Anche con loro si crea un rapporto di fiducia, si aprono più che a figure professionali, come psicologi o assistenti sociali, perché vivono un rapporto alla pari, sei esattamente come loro, un genitore, una madre, ti sentono vicina.

Sei anche una catechista e prepari i bambini alla Prima Comunione. Quanto la fede ha inciso sulla tua scelta di dedicarti agli altri, in particolare ai bambini e agli adolescenti?

Questa disponibilità all’ascolto evidentemente non è sfuggita al parroco, che mi ha proposto di accompagnare i bambini di seconda elementare nel percorso per la Prima Comunione, e il passo dal catechismo al volontariato a tutto tondo è stato breve. Seguendo i bambini si ha inevitabilmente a che fare con le famiglie, ognuna con la sua storia, alcune volte difficile. Il bambino che disturba sta dicendo che c’è qualcosa che non va, cerca di attirare l’attenzione. A quel punto ti fermi, cerchi di conoscere la famiglia e scopri situazioni complicate che, vivendo in una borgata, quasi ti aspetti, ma capisci che c’è tanto da fare e ti rimbocchi le maniche e cominci. Lo fai, non ti domandi neanche perché, lo fai e basta, un po’ come quando ti si allaga la casa, prendi il secchio e cominci a raccogliere l’acqua perché ce n’è bisogno e così quando c’è una richiesta di aiuto.
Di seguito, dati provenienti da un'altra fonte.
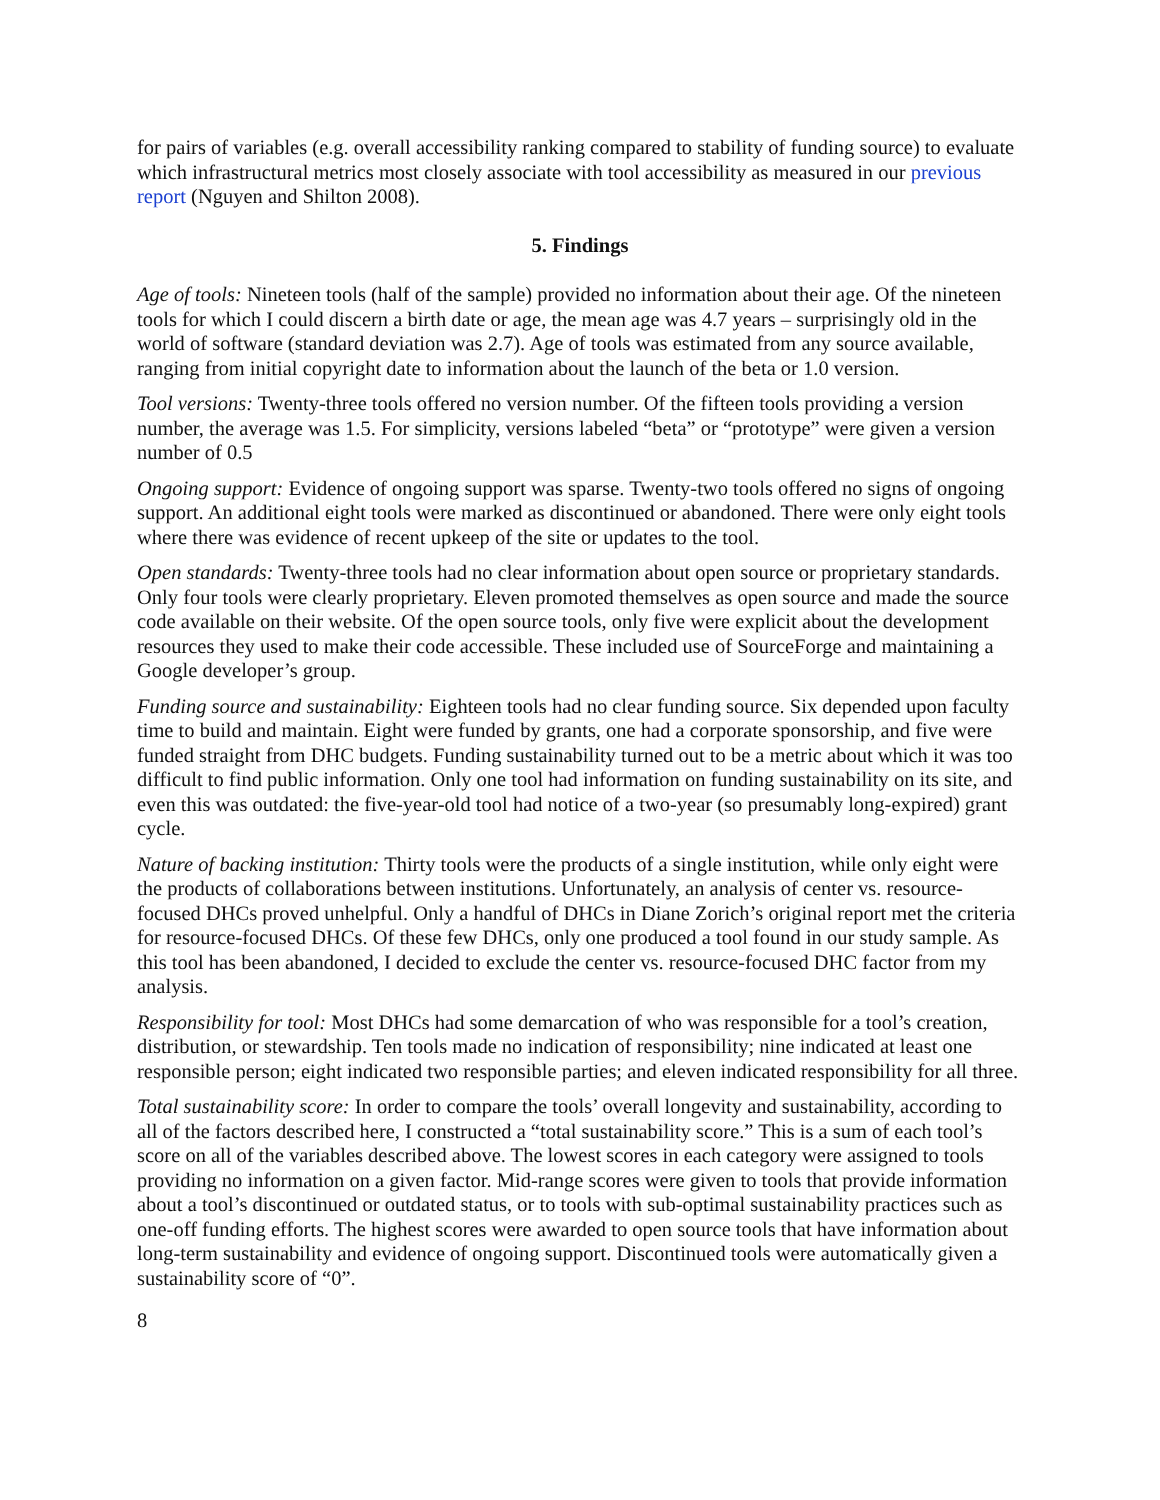for pairs of variables (e.g. overall accessibility ranking compared to stability of funding source) to evaluate which infrastructural metrics most closely associate with tool accessibility as measured in our previous report (Nguyen and Shilton 2008).
5. Findings
Age of tools: Nineteen tools (half of the sample) provided no information about their age. Of the nineteen tools for which I could discern a birth date or age, the mean age was 4.7 years – surprisingly old in the world of software (standard deviation was 2.7). Age of tools was estimated from any source available, ranging from initial copyright date to information about the launch of the beta or 1.0 version.
Tool versions: Twenty-three tools offered no version number. Of the fifteen tools providing a version number, the average was 1.5. For simplicity, versions labeled “beta” or “prototype” were given a version number of 0.5
Ongoing support: Evidence of ongoing support was sparse. Twenty-two tools offered no signs of ongoing support. An additional eight tools were marked as discontinued or abandoned. There were only eight tools where there was evidence of recent upkeep of the site or updates to the tool.
Open standards: Twenty-three tools had no clear information about open source or proprietary standards. Only four tools were clearly proprietary. Eleven promoted themselves as open source and made the source code available on their website. Of the open source tools, only five were explicit about the development resources they used to make their code accessible. These included use of SourceForge and maintaining a Google developer’s group.
Funding source and sustainability: Eighteen tools had no clear funding source. Six depended upon faculty time to build and maintain. Eight were funded by grants, one had a corporate sponsorship, and five were funded straight from DHC budgets. Funding sustainability turned out to be a metric about which it was too difficult to find public information. Only one tool had information on funding sustainability on its site, and even this was outdated: the five-year-old tool had notice of a two-year (so presumably long-expired) grant cycle.
Nature of backing institution: Thirty tools were the products of a single institution, while only eight were the products of collaborations between institutions. Unfortunately, an analysis of center vs. resource-focused DHCs proved unhelpful. Only a handful of DHCs in Diane Zorich’s original report met the criteria for resource-focused DHCs. Of these few DHCs, only one produced a tool found in our study sample. As this tool has been abandoned, I decided to exclude the center vs. resource-focused DHC factor from my analysis.
Responsibility for tool: Most DHCs had some demarcation of who was responsible for a tool’s creation, distribution, or stewardship. Ten tools made no indication of responsibility; nine indicated at least one responsible person; eight indicated two responsible parties; and eleven indicated responsibility for all three.
Total sustainability score: In order to compare the tools’ overall longevity and sustainability, according to all of the factors described here, I constructed a “total sustainability score.” This is a sum of each tool’s score on all of the variables described above. The lowest scores in each category were assigned to tools providing no information on a given factor. Mid-range scores were given to tools that provide information about a tool’s discontinued or outdated status, or to tools with sub-optimal sustainability practices such as one-off funding efforts. The highest scores were awarded to open source tools that have information about long-term sustainability and evidence of ongoing support. Discontinued tools were automatically given a sustainability score of “0”.
8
Sicuramente incontri delle difficoltà, come le superi? Hai mai paura di non essere all’altezza e di non farcela?

Ho sempre paura di non essere all’altezza, ma la fede viene in mio soccorso. Accompagno i bambini dalla Comunione alla Cresima e la fede mi sostiene quando camminare è difficile e i dubbi sono tanti, perché i dubbi ci sono e i bambini sono i primi ad accorgersene e a fare domande. La fede ti dà la forza di andare avanti, di sostenere chi è in difficoltà, di portare i tuoi pesi e quelli degli altri, ma non sempre si riesce…la fede… è da lì che parte la spinta più grande, bisogna credere in se stessi e sapere che c’è qualcuno che abita tanto più in alto di te che crede in te e così ti senti protetta, chiedi consiglio… è la spinta più grande, quella che non ti fa chiedere, ma chi me lo fa fare e che ti fa comprendere che ne vale la pena, perché ne vale SEMPRE la pena.